U of T researchers are among several of the 47 research teams pursuing projects related to COVID-19 that are receiving support through a rapid federal funding competition (photo by Nick Iwanyshyn)

OTTAWA – Canadian researchers are developing a “lab-in-a-box” that could make it cheaper and faster to diagnose cases of the novel coronavirus, particularly in remote areas of the world.

The project received $1 million from the International Development Research Centre as part of the $27 million in coronavirus research the federal government announced Friday.

The technology being developed by Keith Pardee, an assistant professor of pharmacy at the University of Toronto, aims to make it possible for people in remote areas to test for the virus very quickly. Xinyu Liu, an associate professor of engineering at the university, is working to make the test portable.

The ultimate goal is to create a kit that would fit into a container about twice the size of a standard moving box, which would contain the diagnostics and hardware to perform 14,000 COVID-19 tests.

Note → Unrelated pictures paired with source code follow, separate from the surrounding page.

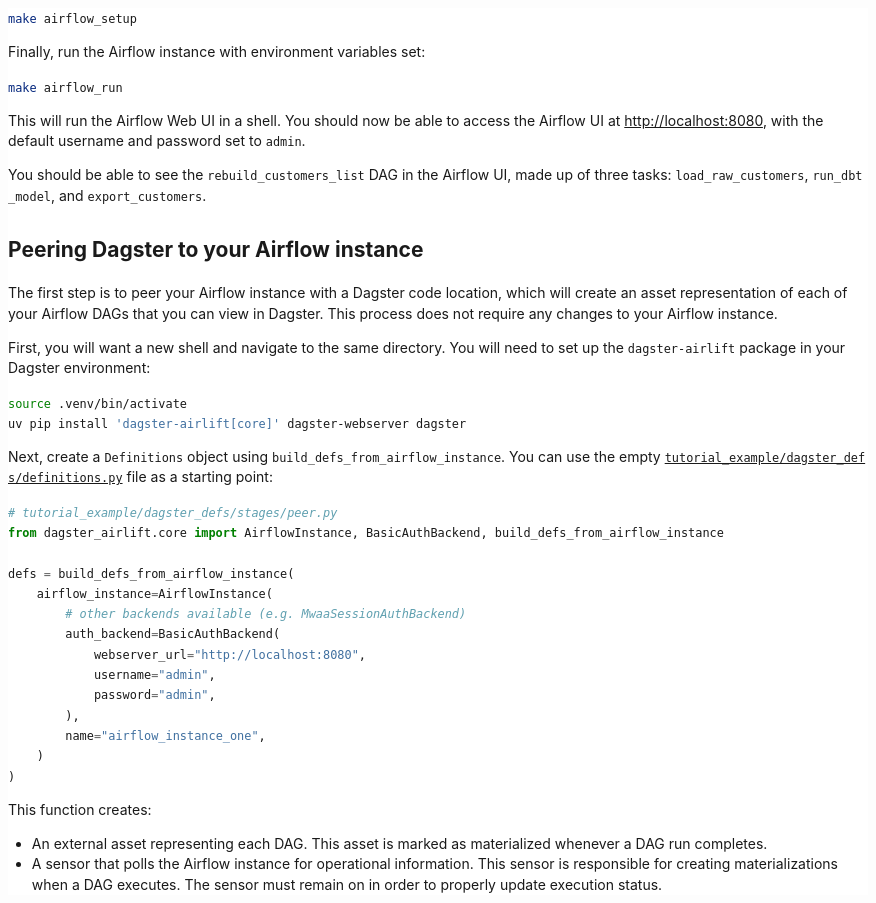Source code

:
 ```bash
make airflow_setup
```

Finally, run the Airflow instance with environment variables set:

```bash
make airflow_run
```

This will run the Airflow Web UI in a shell. You should now be able to access the Airflow UI at [http://localhost:8080](http://localhost:8080), with the default username and password set to `admin`.

You should be able to see the `rebuild_customers_list` DAG in the Airflow UI, made up of three tasks: `load_raw_customers`, `run_dbt_model`, and `export_customers`.

## Peering Dagster to your Airflow instance

The first step is to peer your Airflow instance with a Dagster code location, which will create an asset representation of each of your Airflow DAGs that you can view in Dagster. This process does not require any changes to your Airflow instance.

First, you will want a new shell and navigate to the same directory. You will need to set up the `dagster-airlift` package in your Dagster environment:

```bash
source .venv/bin/activate
uv pip install 'dagster-airlift[core]' dagster-webserver dagster
```

Next, create a `Definitions` object using `build_defs_from_airflow_instance`. You can use the empty [`tutorial_example/dagster_defs/definitions.py`](./tutorial_example/dagster_defs/definitions.py) file as a starting point:

```python
# tutorial_example/dagster_defs/stages/peer.py
from dagster_airlift.core import AirflowInstance, BasicAuthBackend, build_defs_from_airflow_instance

defs = build_defs_from_airflow_instance(
    airflow_instance=AirflowInstance(
        # other backends available (e.g. MwaaSessionAuthBackend)
        auth_backend=BasicAuthBackend(
            webserver_url="http://localhost:8080",
            username="admin",
            password="admin",
        ),
        name="airflow_instance_one",
    )
)
```

This function creates:

- An external asset representing each DAG. This asset is marked as materialized whenever a DAG run completes.
- A sensor that polls the Airflow instance for operational information. This sensor is responsible for creating materializations when a DAG executes. The sensor must remain on in order to properly update execution status.
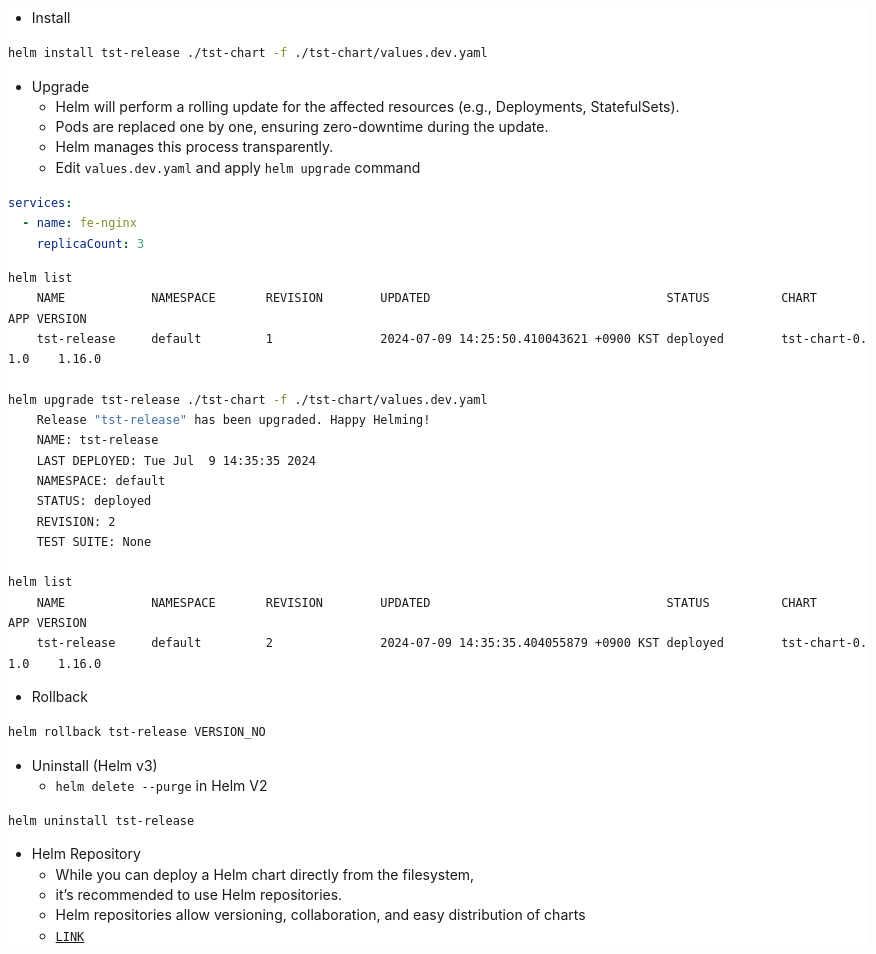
 ```sh
```

- Install

```sh
helm install tst-release ./tst-chart -f ./tst-chart/values.dev.yaml
```

- Upgrade
    - Helm will perform a rolling update for the affected resources (e.g., Deployments, StatefulSets).
    - Pods are replaced one by one, ensuring zero-downtime during the update.
    - Helm manages this process transparently.
    - Edit `values.dev.yaml` and apply `helm upgrade` command

```yaml
services: 
  - name: fe-nginx
    replicaCount: 3
```

```sh
helm list
    NAME            NAMESPACE       REVISION        UPDATED                                 STATUS          CHART              APP VERSION
    tst-release     default         1               2024-07-09 14:25:50.410043621 +0900 KST deployed        tst-chart-0.1.0    1.16.0

helm upgrade tst-release ./tst-chart -f ./tst-chart/values.dev.yaml
    Release "tst-release" has been upgraded. Happy Helming!
    NAME: tst-release
    LAST DEPLOYED: Tue Jul  9 14:35:35 2024
    NAMESPACE: default
    STATUS: deployed
    REVISION: 2
    TEST SUITE: None

helm list
    NAME            NAMESPACE       REVISION        UPDATED                                 STATUS          CHART              APP VERSION
    tst-release     default         2               2024-07-09 14:35:35.404055879 +0900 KST deployed        tst-chart-0.1.0    1.16.0
```

- Rollback

```sh
helm rollback tst-release VERSION_NO
```

- Uninstall (Helm v3)
    - `helm delete --purge` in Helm V2

```sh
helm uninstall tst-release
```

- Helm Repository
    - While you can deploy a Helm chart directly from the filesystem,
    - it’s recommended to use Helm repositories.
    - Helm repositories allow versioning, collaboration, and easy distribution of charts
    - [`LINK`](https://www.kubernet.dev/getting-started-with-helm-simplifying-kubernetes-application-deployments)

“What we are trying to do is make that functional clinical capacity available more globally,” Pardee said.

The World Health Organization has warned of the danger of the virus spreading in countries without the capability to detect it in patients, which could facilitate an even larger global outbreak. Pardee hopes this technology will eventually be able to help curb that.

It could also be useful here at home, in remote northern communities for example, or ports of entry.

“In places like Canada, our technology would be best suited for decentralized places, like airports and maybe your neighbourhood pharmacy.”

Pardee first developed the technology while working on his post-doctorate in 2014, which allowed he and his fellow researchers to make paper sensors for particular diseases. The team tested the technology on the Zika virus and have validated the diagnostics in patient trials with teams in Brazil, Ecuador and Colombia.

The technology is already reliable in a lab setting, Pardee said, and the grant money will go toward making it accessible to people without specific scientific skills.

Once it’s finished, the lab-in-a-box could be repurposed to respond to future potential pandemics with only a few weeks’ lead time.

Four labs are working on different parts of the project, including teams of viral respirologists in Vietnam and Brazil who will be focused on patient testing.

The federal $27-million package will support 47 research teams from across Canada to develop, test, and implement ways to deal with the global COVID-19 outbreak.

“This is about making sure that Canada is able to participate in this research that is happening globally, that we have Canadian solutions being developed,” Health Minister Patty Hajdu said Friday in Montreal.